Three days of advent calendarism leave us feeling like it’s time for a change of pace. Could that change lie behind the third door of our incredible seasonal advent calendar? All signs points point to yes, so ready your mouse, and prepare the click-drag selection-box of victory as we ride upon the hand of the one true leader of the Autobots, to discover…
Jim: The slow creep of real-time strategy into different blends of genre ideas is pleasing to see. The most quintessential of PC games seems to keen to reinvent itself, and that’s largely a good thing. Lots of people, however, felt that Relic were a bit too keen with Dawn Of War 2, and that the single player campaign lost something with its move away from more traditional and established base-building. It was interesting to watch the reaction to Dawn Of War II when it finally hit, because almost everyone felt it was an enjoyable game – a good effort – even if it somehow failed to capture what had been most enjoyable about the processes of the original game. What I think it did capture was the silly energy and bombast of the Warhammer 40k characters. Everyone in that universe is an absurdly overwrought creature, even the good guys, and the fighting is suitable vicious as a consequence. Taking on the orc warbosses, or seeing almost anything assaulted by the Space Marine Dreadnought was a joy. If Relic have mastered one thing then it’s bringing to life Games Workshop’s gothic war-machines so that they are awesome to watch.

+++++

◆ **Study questions**
a. In the advent calendar piece on Dawn of War II, why is the fighting in the game so vicious?
b. List every view that the advent calendar piece reports other people holding about Dawn of War II, leaving out the writer's own opinions.
c. Go on with the advent calendar piece on Dawn of War II from the point where it stops.

◆ **Provided material**
+++++

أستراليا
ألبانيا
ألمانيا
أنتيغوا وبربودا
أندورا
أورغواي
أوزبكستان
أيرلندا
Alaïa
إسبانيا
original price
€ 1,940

+++++

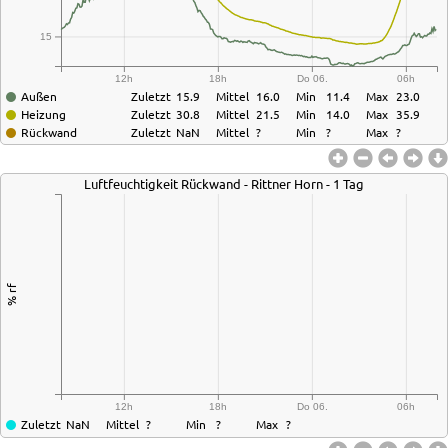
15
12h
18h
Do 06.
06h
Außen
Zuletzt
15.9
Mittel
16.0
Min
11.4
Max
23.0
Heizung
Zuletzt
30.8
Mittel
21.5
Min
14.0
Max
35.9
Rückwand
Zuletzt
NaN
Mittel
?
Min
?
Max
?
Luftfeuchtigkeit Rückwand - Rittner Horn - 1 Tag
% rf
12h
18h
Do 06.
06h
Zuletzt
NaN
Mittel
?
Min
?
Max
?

+++++

◆ **Numbered answers**
a. The fighting is vicious because everyone in the Warhammer 40k universe is an absurdly overwrought creature, even the good guys. The violence follows from that.

b.
- Relic were a bit too keen to blend genre ideas with it.
- The single player campaign lost something by moving away from more traditional, established base-building.
- It was an enjoyable game.
- It was a good effort.
- It somehow failed to capture what had been most enjoyable about the processes of the original game.

c.
Ultimately, I think I got the most enjoyment out of this multiplayer. Perhaps because it was closer to the original game, but more likely because the format was simply more interesting when you go up against unpredictable human opponents. Also: Whoooosh-bam!
Kieron: Yeah – as Jim notes, this is an odd one. You’re conflicted between seeing a developer take such a big risk a franchise and mild bewilderment. Can you remember a time when a single player and a multiplayer version of a game were as radically divergent as this? It’s more common in the world of First-person shooters, but to see two fundamentally different games being sold as one is a bit of a shock in the world of strategy games. Sort of traditional strategy doctrine basically takes the multiplayer as the pure game, with the single player being a riff off that. As in, chess is the “real” game – chess with AI simulating an opponent is a derivation.
But not Dawn of War 2. Single player is a sort of Squad-based Diablo… or more likely, Icewind Dale stripped of anything but the dungeons. Oddly, the game that most reminds me of Dawn of War 2 is actually Dragon Age. Mostly-real-time close-co-operation combat games. The sections where the NPCs decide to stop with the sexual tension between Morrigan and Alistair – I MEAN, JUST DO IT ALREADY – share a lot with Dawn of War 2’s single player. Hell, DoW2 could do with a bit more sexual tension I think. Upping the homoeroticism never did Gears of War any harm, after all.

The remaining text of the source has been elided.